S’il rejette la possibilité de la grandeur infinie en acte, Thomas va-t-il au moins admettre ce qu’Aristote nommait la grandeur infinie en puissance, c’est-à-dire la grandeur que la continuelle addition de parties nouvelles peut faire croître au delà de toute limite qu’on lui voudrait assigner ? La possibilité, admise par le Philosophe, de poursuivre indéfiniment la subdivision d’une grandeur continue semble avoir pour contre-partie la possibilité d’ajouter indéfiniment des grandeurs les unes aux autres.

Thomas d’Aquin repousse cette analogie et, pour cela, il invoque une bien singulière raison qu’il emprunte à Aristote et à Averroès.

Cherchant en quel ordre de causes l’infini doit être rangé, Aristote avait écrit cette phrase quelque peu énigmatique[1] : « Il est évident que l’infini est une cause de même sorte que la matière, et que la privation en est l’essence. — Φανερὸν ὅτι ὡς ὕλη τὸ ἄπειρόν ἐστιν αἴτιον, καὶ ὅτι τὸ μὲν εἶναι αὐτῷ στέρησις… »

Cette courte indication a vivement attiré l’attention d’Averroès qui l’a ainsi commentée[2] : « Il est manifeste que la matière est la cause de l’infini ; si l’infini est regardé comme cause, il sera cause en tant que matière ; l’essence de l’infini, en effet, c’est la privation de toute fin, et la matière est la cause de toute privation. »

« L’essence de l’infini, dit encore Averroès[3], c’est d’être seulement en puissance, et, par là, elle est semblable à l’essence de la matière, et non pas à l’essence de la forme ; en effet, l’essence de l’infini consiste en la puissance, tandis que l’essence de la forme et de la limitation consiste en l’acte.

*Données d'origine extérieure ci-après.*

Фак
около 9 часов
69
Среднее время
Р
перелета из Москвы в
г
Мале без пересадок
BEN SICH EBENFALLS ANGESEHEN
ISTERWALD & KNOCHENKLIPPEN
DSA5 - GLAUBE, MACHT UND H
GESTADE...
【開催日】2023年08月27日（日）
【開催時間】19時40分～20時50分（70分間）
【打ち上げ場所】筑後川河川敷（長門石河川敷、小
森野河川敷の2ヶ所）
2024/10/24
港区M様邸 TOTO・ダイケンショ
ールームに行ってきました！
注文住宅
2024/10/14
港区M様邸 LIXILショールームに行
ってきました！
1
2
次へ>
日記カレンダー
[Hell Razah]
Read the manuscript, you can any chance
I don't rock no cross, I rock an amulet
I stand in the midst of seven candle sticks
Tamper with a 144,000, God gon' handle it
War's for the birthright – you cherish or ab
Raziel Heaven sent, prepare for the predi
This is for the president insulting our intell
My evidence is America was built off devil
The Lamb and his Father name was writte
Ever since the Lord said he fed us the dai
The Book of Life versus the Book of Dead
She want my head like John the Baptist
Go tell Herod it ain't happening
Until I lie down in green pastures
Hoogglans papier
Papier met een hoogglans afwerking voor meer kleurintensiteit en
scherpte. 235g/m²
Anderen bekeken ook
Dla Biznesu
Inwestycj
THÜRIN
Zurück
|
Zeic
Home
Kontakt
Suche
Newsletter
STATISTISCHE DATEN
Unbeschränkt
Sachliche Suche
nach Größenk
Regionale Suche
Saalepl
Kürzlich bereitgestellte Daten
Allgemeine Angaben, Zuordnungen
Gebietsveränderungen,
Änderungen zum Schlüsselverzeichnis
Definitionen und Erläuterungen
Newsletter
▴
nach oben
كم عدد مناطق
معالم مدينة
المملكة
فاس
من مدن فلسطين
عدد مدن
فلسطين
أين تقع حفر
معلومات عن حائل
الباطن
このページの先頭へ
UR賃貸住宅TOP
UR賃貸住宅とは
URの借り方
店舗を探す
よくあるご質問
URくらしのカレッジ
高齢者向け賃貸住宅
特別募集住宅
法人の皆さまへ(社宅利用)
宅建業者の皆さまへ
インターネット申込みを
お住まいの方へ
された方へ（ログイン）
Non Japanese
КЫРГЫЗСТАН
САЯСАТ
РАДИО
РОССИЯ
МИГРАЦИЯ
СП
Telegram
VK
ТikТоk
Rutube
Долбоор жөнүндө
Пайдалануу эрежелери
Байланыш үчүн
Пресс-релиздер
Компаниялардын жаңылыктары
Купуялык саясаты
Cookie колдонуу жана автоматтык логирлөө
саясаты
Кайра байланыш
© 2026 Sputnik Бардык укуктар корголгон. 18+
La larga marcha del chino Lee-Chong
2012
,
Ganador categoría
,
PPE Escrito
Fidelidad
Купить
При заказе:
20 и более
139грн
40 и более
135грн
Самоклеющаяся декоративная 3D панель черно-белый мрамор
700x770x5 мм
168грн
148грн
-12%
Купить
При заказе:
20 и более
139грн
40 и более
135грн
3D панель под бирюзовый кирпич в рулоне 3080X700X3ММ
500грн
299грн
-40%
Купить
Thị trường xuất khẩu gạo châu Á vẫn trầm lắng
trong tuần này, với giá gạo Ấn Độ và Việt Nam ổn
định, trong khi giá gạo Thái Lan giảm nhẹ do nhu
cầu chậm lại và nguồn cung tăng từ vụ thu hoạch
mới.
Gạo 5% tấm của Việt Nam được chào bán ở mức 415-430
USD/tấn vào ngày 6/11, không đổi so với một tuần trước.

Le fini est donc semblable à la forme et l’infini à la matière. »

  1. Aristote, Physique, livre III, ch. VII, in fine.
  2. Aristotelis Stagiritæ De physico auditu libri octo cum Averrois Cordubensis variis in eosdem communtariis ; in lib. III, comm. 72.
  3. Averrois Op. laud., in lib. III, comm. 59.